Does heart disease mean a less active sex life?
Middle-aged adults with recently diagnosed heart disease may be less sexually active than their healthier peers, a recent U.K. study suggests.
Researchers analyzed survey data from about 3,000 men and 3,700 women aged 50 and older, including 376 men and 279 women with heart disease.
Among heart disease patients diagnosed less than four years before the survey, both men and women were much less likely to report having any sex in the past year than their counterparts without heart problems.
"We cannot say for certain what the causes of these differences in sexual activity are," said lead study author Andrew Steptoe, of the British Heart Foundation and University College London.
"My suspicion is that it is a mixture of caution and nervousness on the part of patients and their partners, reinforced in some cases by medical advice to take things slowly," Steptoe said by email.
Overall, about 79 percent of men and 55 percent of women in the study said they were sexually active, Steptoe and colleagues report in the journal Heart.
Men with heart disease diagnosed in the past four years were 76 percent less likely to have had sex in the past year than men without heart problems. Women diagnosed within this time frame were 56 percent less likely to say they were sexually active in the past year than women without heart disease.
The people with heart disease were significantly older than the other participants. They were also less likely to be married or living with a partner.

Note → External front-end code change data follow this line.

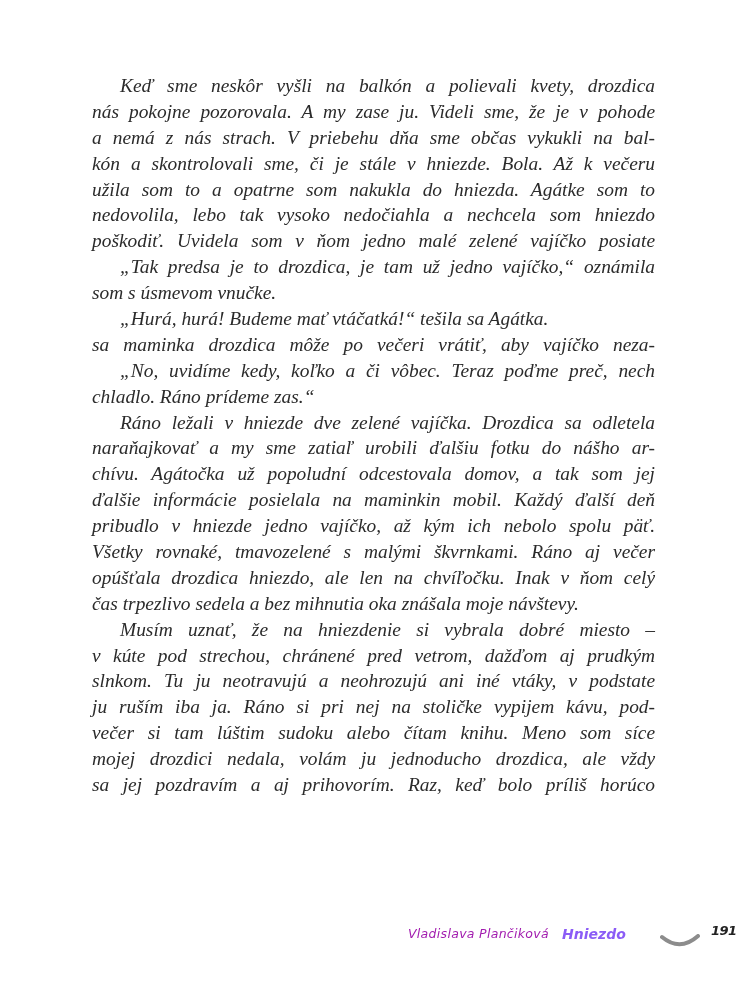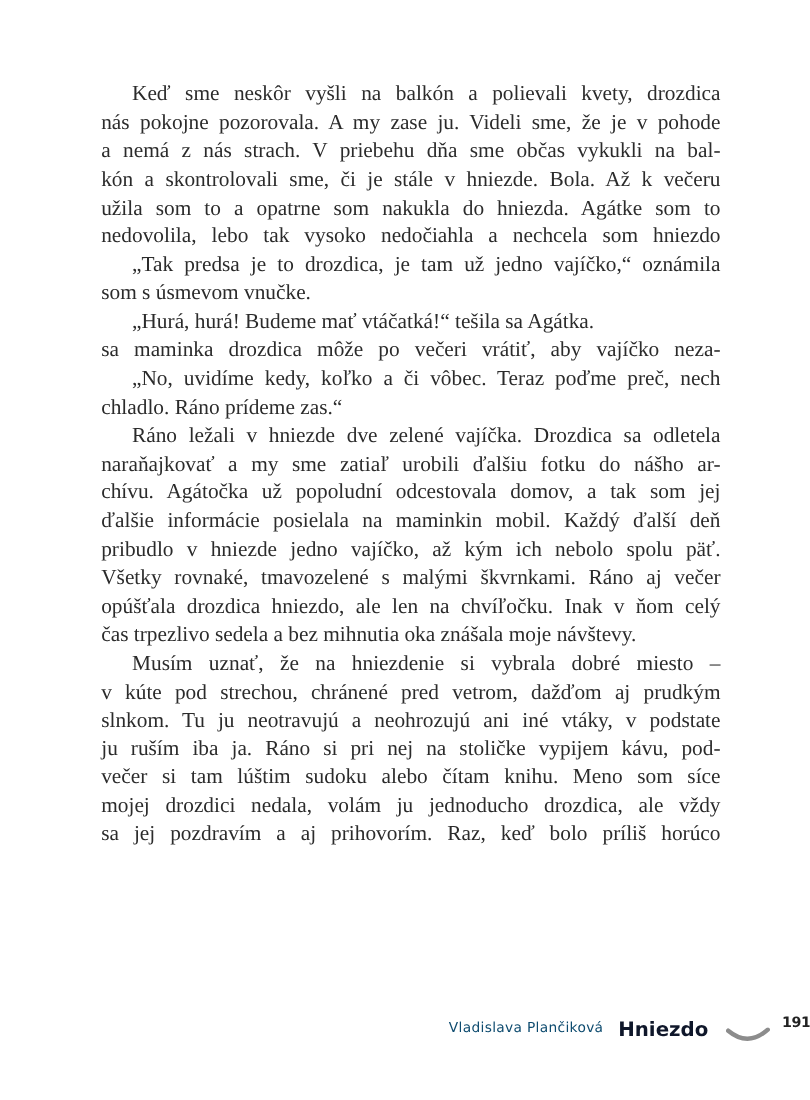--- a/index.html
+++ b/index.html
@@ -12,20 +12,21 @@
       height: 1000px;
       position: relative;
       overflow: hidden;
     }
     .page {
       position: absolute;
       left: 0; top: 0;
       width: 660px;
       height: 1000px;
       background: #ffffff;
+      font-style: italic;
     }
     .text-block {
       position: absolute;
       left: 92px;
       top: 73px;
       width: 563px;
       font-family: "Liberation Serif", "DejaVu Serif", serif;
       font-size: 19.4px;
       line-height: 25.9px;
       color: #2b2b2b;
@@ -50,31 +51,31 @@
       left: 0;
       width: 736px;
       height: 40px;
     }
     .footer-author {
       position: absolute;
       left: 408px;
       top: 4px;
       font-family: "DejaVu Sans", sans-serif;
       font-size: 12.5px;
-      color: #0c4a6e;
+      color: #a21caf;
       letter-spacing: 0.3px;
     }
     .footer-title {
       position: absolute;
       left: 562px;
       top: 4px;
       font-family: "DejaVu Sans", sans-serif;
-      font-size: 18px;
+      font-size: 14px;
       font-weight: bold;
-      color: #0f172a;
+      color: #8b5cf6;
     }
     .page-number {
       position: absolute;
       left: 664px;
       top: 1px;
       font-family: "DejaVu Sans", sans-serif;
       font-size: 13px;
       font-weight: bold;
       color: #222222;
       letter-spacing: -0.5px;
@@ -92,20 +93,21 @@
 <body>
 
 <div class="page">
   <div class="text-block" id="text-block">
       <span class="line indent">Keď sme neskôr vyšli na balkón a polievali kvety, drozdica</span>
       <span class="line">nás pokojne pozorovala. A my zase ju. Videli sme, že je v pohode</span>
       <span class="line">a nemá z nás strach. V priebehu dňa sme občas vykukli na bal-</span>
       <span class="line">kón a skontrolovali sme, či je stále v hniezde. Bola. Až k večeru</span>
       <span class="line">užila som to a opatrne som nakukla do hniezda. Agátke som to</span>
       <span class="line">nedovolila, lebo tak vysoko nedočiahla a nechcela som hniezdo</span>
+      <span class="line">poškodiť. Uvidela som v ňom jedno malé zelené vajíčko posiate</span>
       <span class="line indent">„Tak predsa je to drozdica, je tam už jedno vajíčko,“ oznámila</span>
       <span class="line last">som s úsmevom vnučke.</span>
       <span class="line indent last">„Hurá, hurá! Budeme mať vtáčatká!“ tešila sa Agátka.</span>
       <span class="line">sa maminka drozdica môže po večeri vrátiť, aby vajíčko neza-</span>
       <span class="line indent">„No, uvidíme kedy, koľko a či vôbec. Teraz poďme preč, nech</span>
       <span class="line last">chladlo. Ráno prídeme zas.“</span>
       <span class="line indent">Ráno ležali v hniezde dve zelené vajíčka. Drozdica sa odletela</span>
       <span class="line">naraňajkovať a my sme zatiaľ urobili ďalšiu fotku do nášho ar-</span>
       <span class="line">chívu. Agátočka už popoludní odcestovala domov, a tak som jej</span>
       <span class="line">ďalšie informácie posielala na maminkin mobil. Každý ďalší deň</span>

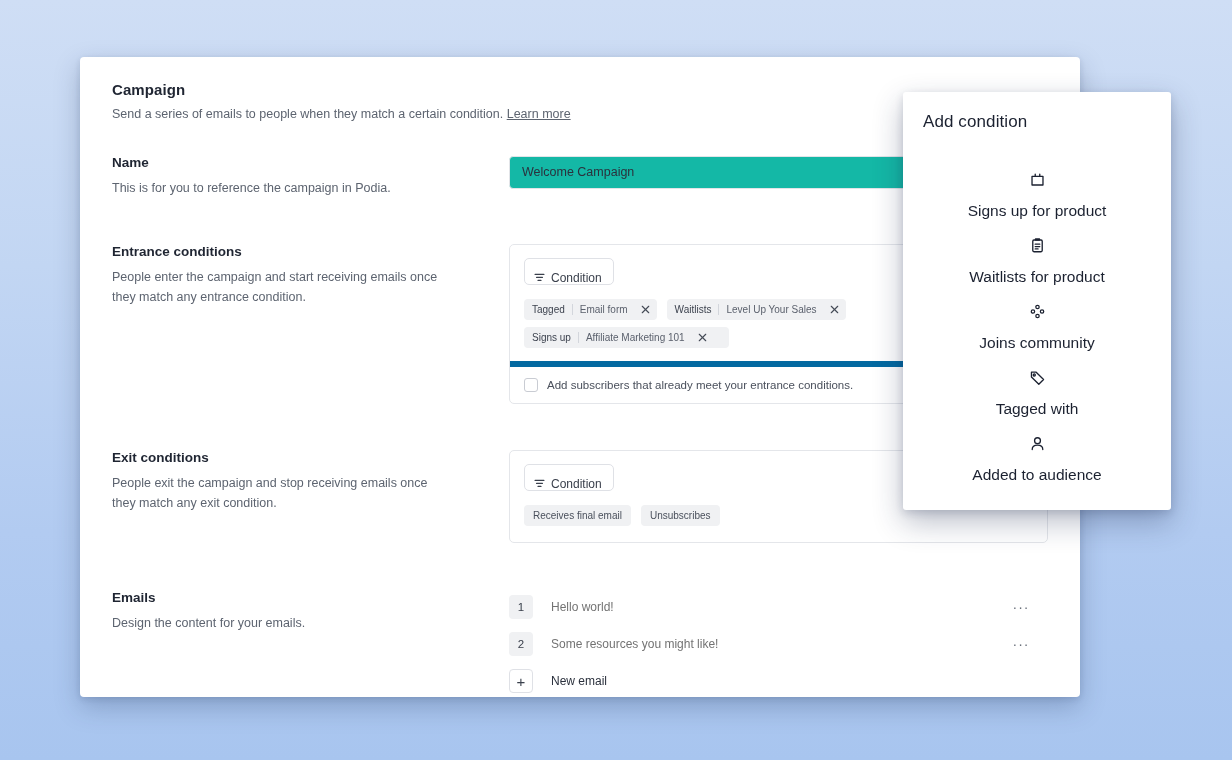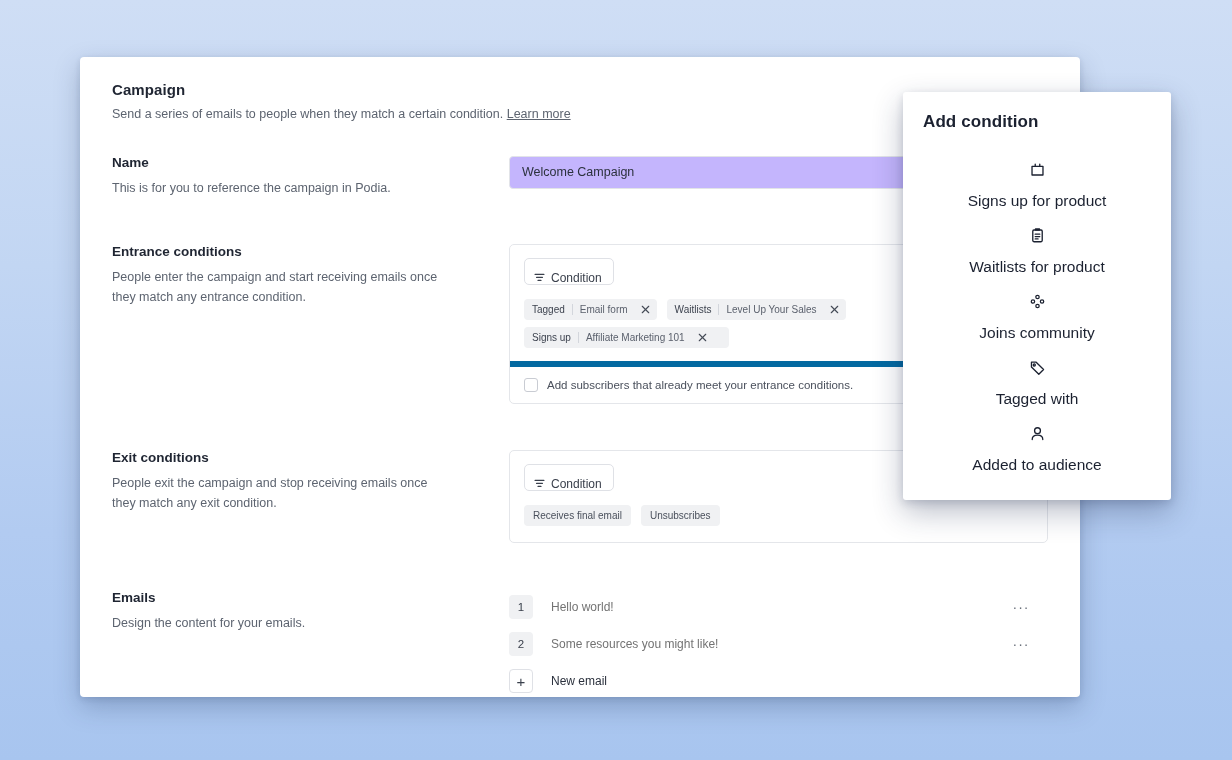--- a/index.html
+++ b/index.html
@@ -76,21 +76,21 @@
   .row-left { width: 397px; flex: 0 0 397px; }
   .row-right { flex: 1 1 auto; }
 
   
   .sec-name { margin-top: 31px; }
   .text-input {
     width: 100%;
     height: 33px;
     border: 1px solid #e2e4e8;
     border-radius: 4px;
-    background: #c4b5fd;
+    background: #14b8a6;
     font-family: "Liberation Sans", sans-serif;
     font-size: 12.5px;
     color: #2b313d;
     padding: 0 12px;
     outline: none;
   }
   .sec-name .row-right { padding-top: 1px; }
 
   
   .sec-entrance { margin-top: 46px; }
@@ -251,24 +251,24 @@
     top: 92px;
     width: 268px;
     background: #ffffff;
     border-radius: 3px;
     box-shadow: 0 12px 30px rgba(25, 40, 75, 0.30), 0 3px 9px rgba(25, 40, 75, 0.16);
     padding: 20px 0 18px 0;
     z-index: 40;
   }
   .menu-title {
     font-size: 17px;
-    font-weight: bold;
+    font-weight: normal;
     color: #1b2130;
     padding: 0 20px 0 20px;
-    margin-bottom: 20px;
+    margin-bottom: 30px;
     letter-spacing: 0.1px;
   }
   .menu-item {
     display: flex;
     align-items: center;
     gap: 13px;
     padding: 8px 20px;
     cursor: pointer;
     flex-direction: column;
   }

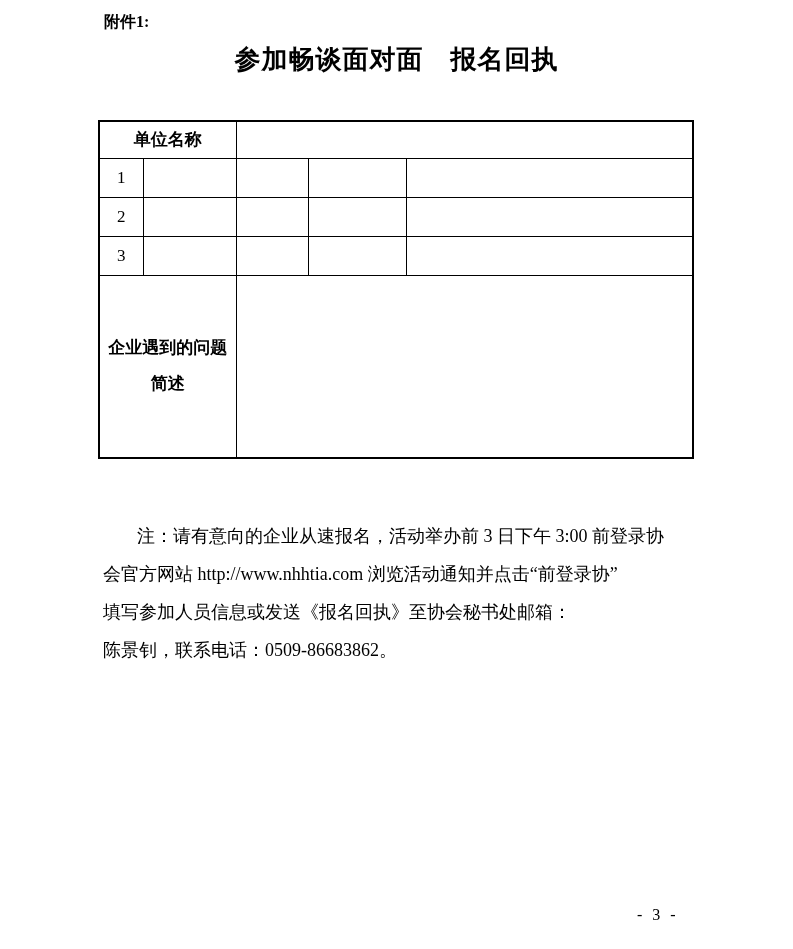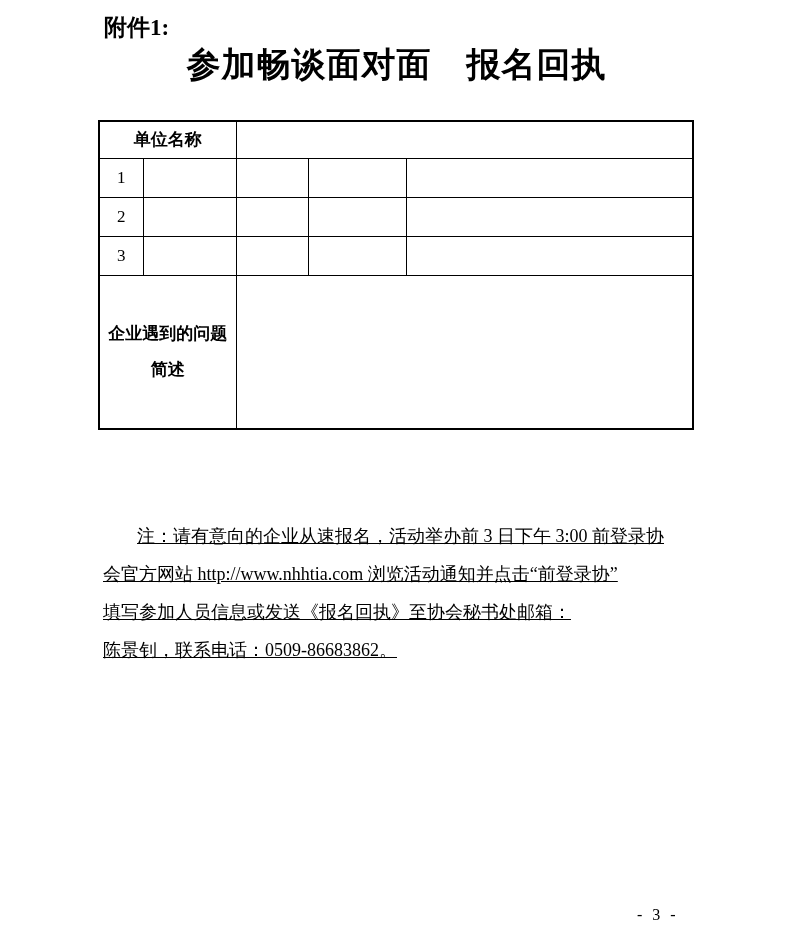--- a/index.html
+++ b/index.html
@@ -10,32 +10,32 @@
     height: 949px;
     background: #ffffff;
     color: #000000;
     font-family: "Liberation Serif", "DejaVu Serif", serif;
     overflow: hidden;
   }
   .attachment-label {
     position: absolute;
     left: 104px;
     top: 12px;
-    font-size: 23px;
+    font-size: 16px;
     font-weight: bold;
     white-space: pre;
   }
   .doc-title {
     position: absolute;
     left: 0;
     top: 42px;
     width: 100%;
     margin: 0;
     text-align: center;
-    font-size: 34px;
+    font-size: 26px;
     font-weight: bold;
     letter-spacing: 1px;
     white-space: pre;
   }
   table.reg-table {
     position: absolute;
     left: 98px;
     top: 120px;
     width: 594px;
     border-collapse: collapse;
@@ -48,38 +48,37 @@
     text-align: center;
     vertical-align: middle;
     font-size: 17px;
     color: #000000;
     overflow: hidden;
     margin-left: 16px;
   }
   tr.row-unit    { height: 37px; }
   tr.row-head    { height: 51px; }
   tr.row-data    { height: 39px; }
-  tr.row-problem { height: 154px; }
+  tr.row-problem { height: 183px; }
   .cell-bold { font-weight: bold; }
   .row-num { font-weight: normal; font-family: "Liberation Serif", "DejaVu Serif", serif; }
   .problem-label-cell div { line-height: 24px; }
   .problem-label-cell div + div { margin-top: 12px; }
   .note-block {
     position: absolute;
     left: 103px;
     top: 517px;
     width: 592px;
     font-size: 18px;
     color: #000000;
   }
   .note-line {
     height: 38px;
     line-height: 38px;
     white-space: pre;
-    text-decoration: underline;
   }
   .note-line.first { text-indent: 34px; }
   .page-number {
     position: absolute;
     left: 637px;
     top: 906px;
     font-size: 16px;
     letter-spacing: 3px;
     white-space: pre;
   }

Among those diagnosed within the last four years, men were 45 percent less likely to report thinking about sex at least twice in the past month than their peers without heart trouble. Women were also less likely to think about sex this often, but the results for women with heart disease were too similar to those from other women to rule out the possibility that differences were due to chance.
Recently diagnosed men were also more than twice as likely as men without heart disease to report erectile difficulties, the study found. Medication may explain this for some men in the study.
Men prescribed diuretics to help them urinate or statins to lower cholesterol were much more likely to report erectile dysfunction.
The study wasn't designed to prove that heart disease causes erectile difficulties or other sexual health problems, the authors note. For many survey questions, there also wasn't a big enough difference between people with and without heart disease for the results to be statistically meaningful.
Even so, the findings suggest that doctors may want to talk to heart disease patients about resuming sexual activity after their diagnosis, the authors conclude.
It's possible that at least some of the reduced sexual activity reported by people with heart disease in the study was because they were older than the participants without this diagnosis, noted Elaine Steinke, a researcher at Wichita State University in Kansas who wasn't involved in the study.
Heart disease patients may also express concerns about sexual activity if they have recently experienced symptoms such as chest pains or shortness of breath and have anxiety or fear about sex, Steinke said by email.
Some patients are afraid that engaging in sex may be too much for their heart, Steinke said. "This is particularly true for those who have had a heart attack," she added. "Reassuring patients that being concerned about sexual activity is normal, and (advising them to ease) back into sexual activity, can allay their fears."